Sensitivity to gluten is a serious issue in modern health. People suffering from it have difficulty digesting gluten and are consequently deprived of essential nutrients. The issue has been connected with a shockingly wide amount of disease and health issues ranging from skin problems to dementia and celiac disease.
Celiac disease (CD) is usually the only medical concern surrounding gluten sensitivity. It stems from an autoimmune response to gluten and if left untreated can contribute to malnutrition, mental illness, cancer, and diminutive body growth.
The problem is that doctors have restricted testing for celiac disease only and ignored gluten sensitivity. However incompatibility with gluten doesn’t have to be associated with celiac disease, therefore diagnosis for it is severely limited.
In other words, there are various degrees of gluten sensitivity, but for many doctors it is either you have celiac disease or you have nothing. Nowadays there is more awareness that there is non-celiac gluten sensitivity and it is a distinct clinical condition.
NCGS – A Distinct Clinical Condition
NCGS (non-celiac gluten sensitivity) is the name given to the majority of people who have a gluten intolerance that doesn’t have to deal with celiac disease. The condition’s legitimacy has received a lot of debate among health practitioners. Many want to stick with tradition and dismiss the issue as a hoax.
Some estimates say that around 1 in every 20 Americans has a type of NCGS. Medical experts that were curious about the issue conducted a placebo-controlled gold standard and double-blind, placebo-controlled trials on gluten ingestion. In the end they were able to validate the condition of gluten sensitivity apart from just celiac disease.
What is Gluten Sensitivity?
Gluten is a protein composite that is found all around us – in grains, hair products, and even in playdoh. When the body has a sensitivity to gluten it has adverse effects on every inch of healthy tissue in your body. Medical experts are now shocked to find that this sensitivity might be a lot more common than we previously thought.
Estimates suggest that gluten sensitivity goes unrecognized and causes trouble in 99% of people that have it. Many people are quick to dismiss the issue of gluten digestion as a hoax, but more than 90 million people in the United States suffer some type of sensitivity to it.
Signs of Gluten Intolerance
The first step in validating any gluten health concerns is educating yourself. Since there has been an alarmingly small amount of medical research on gluten sensitivity, patients have been forced to take matters into their own hands and look for symptoms. A few of the most common signs of gluten intolerance are listed below:
- The most obvious indication of gluten intolerance is digestive issues. This includes bloating, gas, abdominal pain, and irritable bowel syndrome.
- Unstable emotional health like depression, anxiety, and sudden drastic changes in mood.
- Look for effects on the brain such as dizziness, lack of focus, trouble balancing, and tingling sensations.
- Frequent migraines and headaches.
- Abnormal tiredness throughout the day, even if you haven’t experienced much physical or mental exhaustion.
- Several types of rashes like eczema and psoriasis may appear on your skin. Look for areas that are dry and have red or white marks that cause itching.
- Despite the beliefs of some physicians, fibromyalgia (skeletal pain and weakness) can actually be a symptom of gluten intolerance. Inflammation and pain can occur virtually anywhere on the body.
- Issues with hormone balance that cause worsened PMS. Instances of inexplicable infertility may also signal a difficulty processing gluten.

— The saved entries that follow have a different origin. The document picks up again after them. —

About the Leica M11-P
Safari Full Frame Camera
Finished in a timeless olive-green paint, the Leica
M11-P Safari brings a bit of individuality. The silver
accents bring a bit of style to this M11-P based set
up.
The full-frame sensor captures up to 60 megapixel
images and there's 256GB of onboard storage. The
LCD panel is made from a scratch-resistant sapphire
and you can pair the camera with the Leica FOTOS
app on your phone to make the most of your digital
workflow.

- Keratosis pilaris might also develop on the skin. It is characterized by rough discolored bumps and hardened skin around the thighs, arms, and cheeks – usually happening when gluten damages the stomach.
- Joint pain and inflammation.
The lack of digestive clues makes it difficult to associate with gluten sensitivity. Many doctors find symptoms but fail to associate them with gluten. Remain objective about your symptoms and talk things over with a physician if you’re concerned.
How to Test for Gluten Intolerance
As mentioned earlier, the medical focus on gluten health issues is disappointingly small. Because of this there aren’t many testing methods available at the moment. Only two methods are worth trusting: blood testing and elimination dieting.
Blood testing is fairly straightforward but many people have been drawn to the simplicity and ease of elimination diets. If you’re exhibiting any symptoms of gluten sensitivity it could work for you. Cyrex Laboratories offer a comprehensive blood test which screens all of the wheat and gluten proteins and enzymes.
As for elimination diet, the first step is finding everything with gluten in your daily diet. Avoid eating those foods or any other that might give you digestive troubles. After approximately 3 weeks take note of the symptoms. If they’ve gotten better, chances are your body cannot tolerate gluten.
The important part of this diet is staying committed. You can’t consume even the slightest amount of gluten during your elimination period. If you do so, it could offset the entire process and give you faulty results.